Zubaidi Ahmad, Al-Saif Faisal, Silverman Richard
Department of Surgery, Saint Boniface Hospital, Winnipeg, Manitoba, Canada.
Dis Colon Rectum. 2006 Oct;49(10):1546-51. doi: 10.1007/s10350-006-0664-5.
Whereas intussusception is relatively common in children, it is clinically rare in adults. The condition is usually secondary to a definable lesion. This study was designed to review adult intussusception, including presentation, diagnosis, and optimal treatment.
A retrospective review of 22 cases of intussusception occurring in individuals older than aged 18 years encountered at two university-affiliated hospitals in Winnipeg between 1989 and 2000. The 22 cases were divided to benign and malignant enteric, ileocolic, colonic lesions respectively. The diagnosis and treatment of each case were reviewed.

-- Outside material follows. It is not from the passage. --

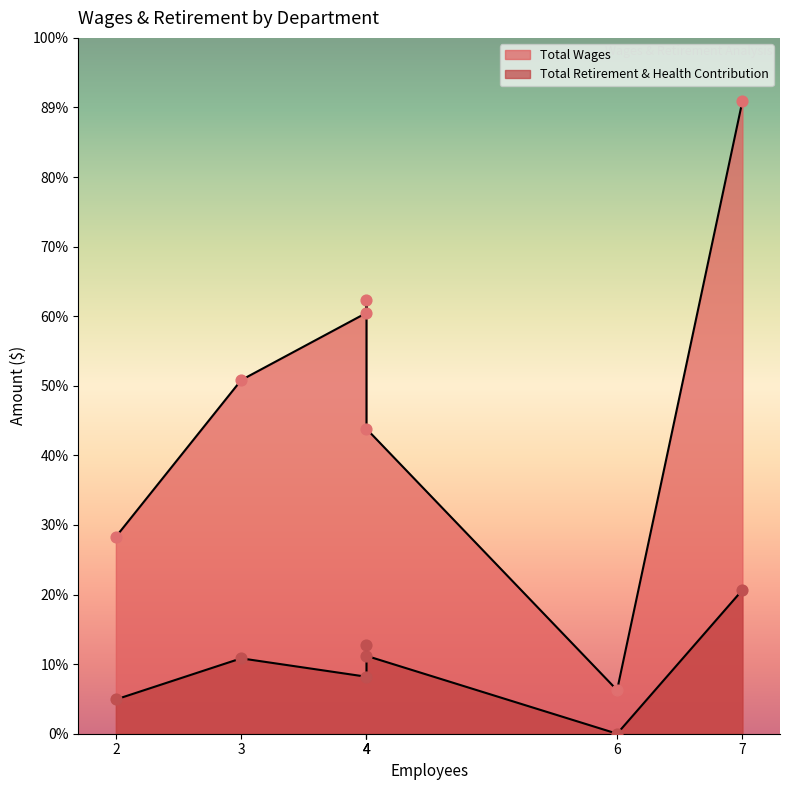

Which series has the largest total across all categories?

Total Wages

There were 22 cases of adult intussusception. Mean age was 57.1 years. Abdominal pain, nausea, and vomiting were the commonest symptoms. There were 14 enteric, 2 ileocolic, and 6 colonic intussusceptions. Eighty-six percent of adult intussusception was associated with a definable lesion. Twenty-nine percent of enteric lesions were malignant. All ileocolic lesions were malignant. Of colonic lesions, 33 percent were malignant and 67 percent were benign. All cases required surgical interventions except one.

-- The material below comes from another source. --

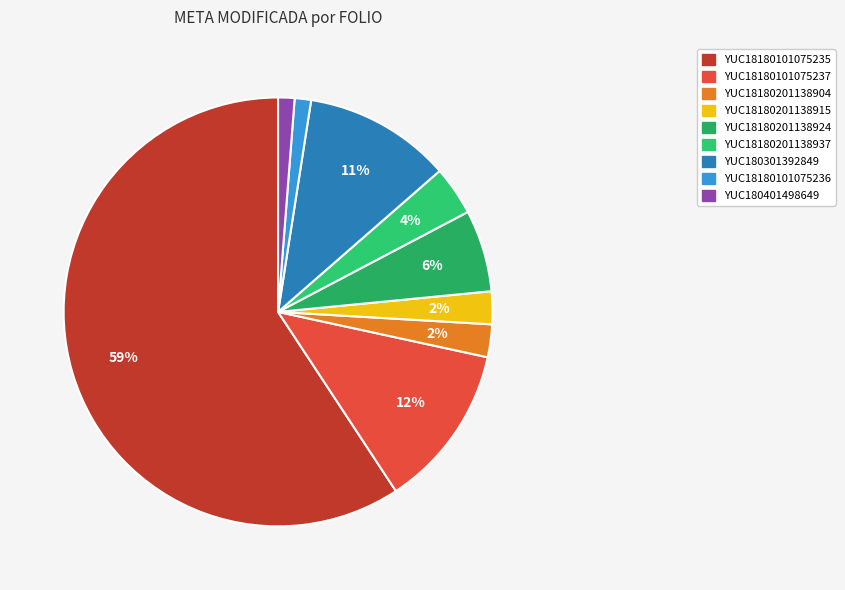

Is there a majority slice in this chart?

Yes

Adult intussusception is a rare entity and requires a high index of suspicion. Our review supports that small-bowel intussusception should be reduced before resection if the underlying etiology is suspected to be benign or if the resection required without reduction is deemed to be massive. Large bowel should generally be resected without reduction because pathology is mostly malignant.
肠套叠在儿童中相对常见,但在成人中临床罕见。这种情况通常继发于可明确的病变。本研究旨在回顾成人肠套叠,包括临床表现、诊断和最佳治疗方法。
对1989年至2000年间在温尼伯两家大学附属医院遇到的22例18岁以上成人肠套叠病例进行回顾性研究。将这22例病例分别分为良性和恶性的肠道、回结肠、结肠病变。对每个病例的诊断和治疗进行了回顾。
共有22例成人肠套叠病例。平均年龄为57.1岁。腹痛、恶心和呕吐是最常见的症状。有14例肠道、2例回结肠和6例结肠肠套叠。86%的成人肠套叠与可明确的病变有关。29%的肠道病变为恶性。所有回结肠病变均为恶性。结肠病变中,33%为恶性,67%为良性。除1例病例外,所有病例均需要手术干预。
成人肠套叠是一种罕见疾病,需要高度怀疑。我们的回顾支持,如果怀疑潜在病因是良性的,或者如果不进行复位而需要的切除范围过大,则小肠肠套叠应在切除前进行复位。大肠一般应不进行复位而直接切除,因为病理结果大多为恶性。